Microplastic particles eroded by larger objects can end up being the same size as plankton, causing marine animals to eat them without receiving any food. Smaller nanoplastic particles can be the most damaging: they can be tiny enough to penetrate tissue, and their shape can make a difference, says Koelmans: Fibrous particles seem to cause more inflammation than spherical ones. However, the overall ecotoxicological effects of plastic are still poorly understood; It is difficult for laboratories to reproduce the cocktail of particles that organisms in the environment are exposed to.
To curb the accumulation of waste, many countries have phased out single-use plastics. By 2018, 127 laws regulating plastic bags had been passed, says UNESCO. But given the low recycling rates, the report says, bans are not enough: biodegradable alternatives are needed.
Research on such materials, derived from vegetable hydrocarbons, is also growing rapidly, albeit more slowly than studies describing the problem. Publications on ecological alternatives to plastics almost tripled from 404 in 2011 to 1111 in 2019, according to the UN report. “I’m happy [to see the figures] because I made the right decision to change my research focus, ”says Carla La Fuente, postdoc chemical engineer at the University of São Paulo, Piracicaba, who is developing green methods to produce biodegradable plastic from cassava starch.

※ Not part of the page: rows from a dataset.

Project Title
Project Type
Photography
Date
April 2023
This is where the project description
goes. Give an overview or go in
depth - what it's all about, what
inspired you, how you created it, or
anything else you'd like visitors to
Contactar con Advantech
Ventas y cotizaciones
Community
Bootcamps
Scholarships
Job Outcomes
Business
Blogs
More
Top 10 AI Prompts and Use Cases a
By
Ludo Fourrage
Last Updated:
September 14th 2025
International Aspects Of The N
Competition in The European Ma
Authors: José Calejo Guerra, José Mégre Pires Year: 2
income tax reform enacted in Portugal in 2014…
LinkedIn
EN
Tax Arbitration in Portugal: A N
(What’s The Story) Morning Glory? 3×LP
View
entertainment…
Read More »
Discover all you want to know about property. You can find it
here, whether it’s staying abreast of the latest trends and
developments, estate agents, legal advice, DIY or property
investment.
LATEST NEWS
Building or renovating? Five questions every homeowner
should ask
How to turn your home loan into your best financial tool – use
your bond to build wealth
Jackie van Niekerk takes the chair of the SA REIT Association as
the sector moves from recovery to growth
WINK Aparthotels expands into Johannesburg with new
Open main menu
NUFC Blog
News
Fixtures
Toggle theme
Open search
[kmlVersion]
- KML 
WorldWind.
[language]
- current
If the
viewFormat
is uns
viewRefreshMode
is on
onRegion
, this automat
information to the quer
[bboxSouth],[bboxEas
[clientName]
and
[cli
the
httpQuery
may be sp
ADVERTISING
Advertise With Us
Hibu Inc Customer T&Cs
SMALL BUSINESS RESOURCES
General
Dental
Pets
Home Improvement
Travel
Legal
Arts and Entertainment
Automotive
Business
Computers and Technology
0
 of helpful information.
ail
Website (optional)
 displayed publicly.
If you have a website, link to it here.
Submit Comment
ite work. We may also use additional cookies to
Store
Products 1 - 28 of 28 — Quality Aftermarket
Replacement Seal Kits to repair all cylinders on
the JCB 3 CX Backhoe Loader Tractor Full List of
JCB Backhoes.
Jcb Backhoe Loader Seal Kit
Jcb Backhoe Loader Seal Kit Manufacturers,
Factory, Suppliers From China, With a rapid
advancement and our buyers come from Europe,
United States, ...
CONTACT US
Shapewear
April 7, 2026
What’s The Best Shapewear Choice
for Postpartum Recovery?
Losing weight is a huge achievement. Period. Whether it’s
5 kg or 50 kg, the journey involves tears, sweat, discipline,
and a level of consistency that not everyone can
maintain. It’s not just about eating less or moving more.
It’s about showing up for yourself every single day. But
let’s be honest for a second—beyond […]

Oceanographer Tiffany Straza, deputy editor of the report at UNESCO, sees parallels between plastic pollution and the problem of nuclear waste. “There was an idea that our science and waste management solutions would catch up while we chased this advanced technology,” she says. But nuclear waste disposal practices lagged as nuclear power emerged. “I’m not convinced we have fully learned this lesson,” she says. “Are we going to do the same with plastics?”